As @Kavi Rama Murthy commented, this is an immediate consequence of the Poisson summation formula which is saying that $$ \sum_{k\in \mathbb{Z}} f(x+k) = \sum_{j\in\mathbb{Z}} \hat{f}(j)e^{2\pi ijx},\quad \forall x\in \mathbb{R} $$ for all Schwartz function $f$. Here, $\hat{f}$ is the Fourier transform of $f$ on $\mathbb{R}$. In this case, let $$f_\sigma(x) = \frac{1}{\sqrt{2\pi}\sigma}e^{-\frac{x^2}{2\sigma^2}}= D^1_\sigma f_1(x)$$ where $D^s_\alpha g(x) = \frac{1}{\alpha^{\frac{1}{s}}}g(\frac{x}{\alpha})$ is a dilation operator.
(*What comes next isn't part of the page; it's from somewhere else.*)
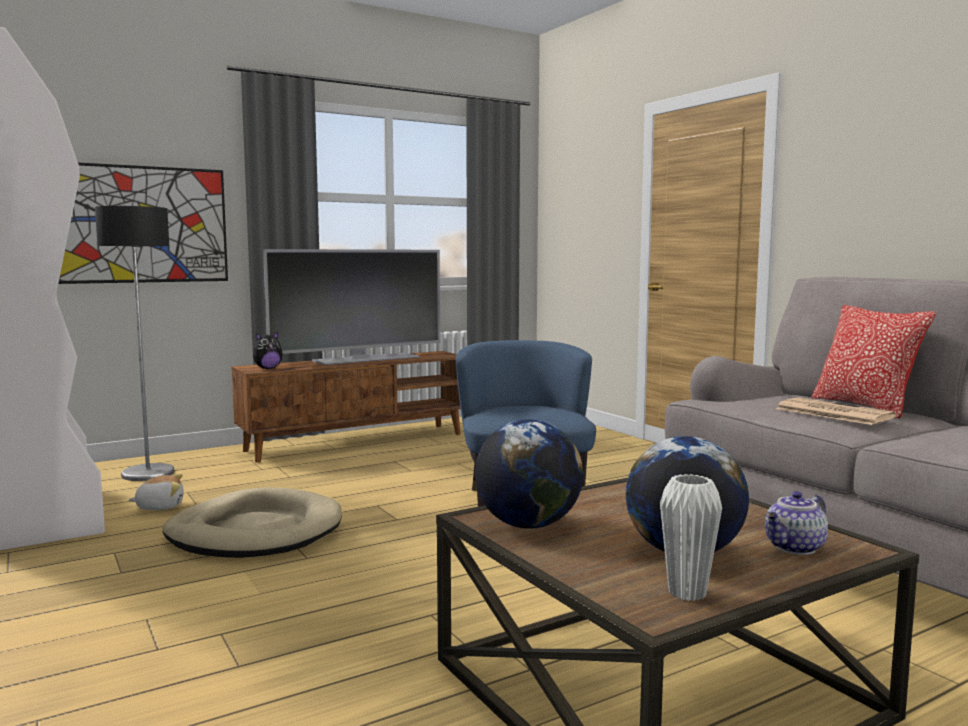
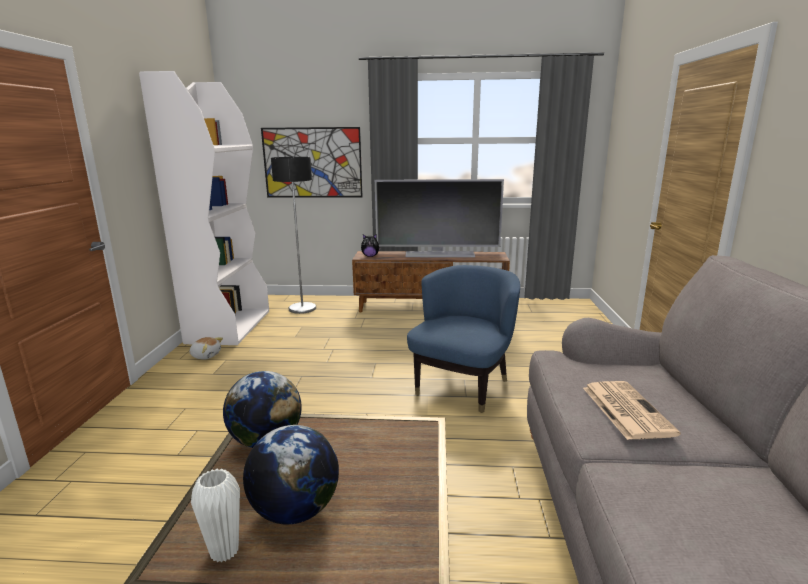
camera: 35 degrees right, 10 degrees up
plush toy [128,474,184,510] -> plush toy moved to [190,337,223,360]
beige dog bed [163,488,342,558] -> none
teapot [765,491,828,555] -> none
pillow [811,305,936,419] -> none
Then, it holds that $$ \widehat{f_\sigma}(\xi) =\widehat{D^1_\sigma f_1}(\xi) = D^\infty_{1/\sigma}\widehat{f_1}(\xi)=e^{-2\pi^2\sigma^2\xi^2},\quad\forall \xi\in\mathbb{R}. $$ Hence the given sum is $$ \sum_{k\in \mathbb{Z}} f_\sigma(x+k) = \sum_{j\in\mathbb{Z}} \widehat{f_\sigma}(j)e^{2\pi ijx}=\sum_{j\in\mathbb{Z}} e^{-2\pi^2\sigma^2j^2}e^{2\pi ijx} = 1+\sum_{j\neq 0} e^{-2\pi^2\sigma^2j^2}e^{2\pi ijx}. $$For $\sigma>1$, we have $$ |e^{-2\pi^2\sigma^2j^2}e^{2\pi ijx}|\leq e^{-2\pi^2j^2} \in l^1(\mathbb{Z}). $$ Thus, by Lebesgue's dominated convergence theorem, as $\sigma \to\infty$, we get $$ \sum_{j\neq 0} e^{-2\pi^2\sigma^2j^2}e^{2\pi ijx} \to 0, $$ and as a result $$ \lim_{\sigma\to\infty}\sum_{k\in \mathbb{Z}} f_\sigma(x+k) = 1,\quad \forall x\in \mathbb{R}. $$

Answer 2

While other people gave you mathematically rigorous solution, here is a more intuitive one:

Let's go in the other limit, $\sigma\to 0$. Then what you have is a sum of delta functions at each integer. Let's calculate the area between half integers: $$\int_{-0.5}^{0.5}f(z,0)dz=1$$ When you increase $\sigma$, similar to melting peaks, some of the area will "flow out" from the central delta function into the adjacent intervals. But an equal area will "flow in". The area in each interval is conserved. So in the limit $\sigma\to\infty$ each Gaussian becomes flat, so the sum is a constant. But in each interval $$\int_{-0.5}^{0.5}f(z,\infty)dz=\int_{-0.5}^{0.5}Cdz=C=1$$

Answer 3

Hint. Consider the gaussian function $g(w)=\frac{e^{-\frac{w^2}{2 {\sigma}^{2}}}}{\sqrt{2 \pi} \, \sigma} $. Then $$\sum_{k \in \mathbb{Z}} \frac{e^{-\frac{(z - k)^2}{2 {\sigma}^{2}}}}{\sqrt{2 \pi} \, \sigma} -\frac{e^{-\frac{z^2}{2 {\sigma}^{2}}}}{\sqrt{2 \pi} \, \sigma} =\sum_{k \in \mathbb{Z}\setminus \{0\}} g(z-k)\leq \int_{-\infty}^{\infty}g(w)\,dw=1$$ where the sum on the left is the sum of the areas of rectangles with bases $[z-k-1,z-k]$ and $k \in \mathbb{Z}$ under the graph of $g$.

In a similar way we have that $$\sum_{k \in \mathbb{Z}} \frac{e^{-\frac{(z - k)^2}{2 {\sigma}^{2}}}}{\sqrt{2 \pi} \, \sigma} +\frac{e^{-\frac{z^2}{2 {\sigma}^{2}}}}{\sqrt{2 \pi} \, \sigma} =2g(0)+\sum_{k \in \mathbb{Z}\setminus \{0\}} g(z-k)\\\geq \int_{-\infty}^{\infty}g(w)\,dw=1$$ where this time the union of the rectangles contains the area under the graph of $g$.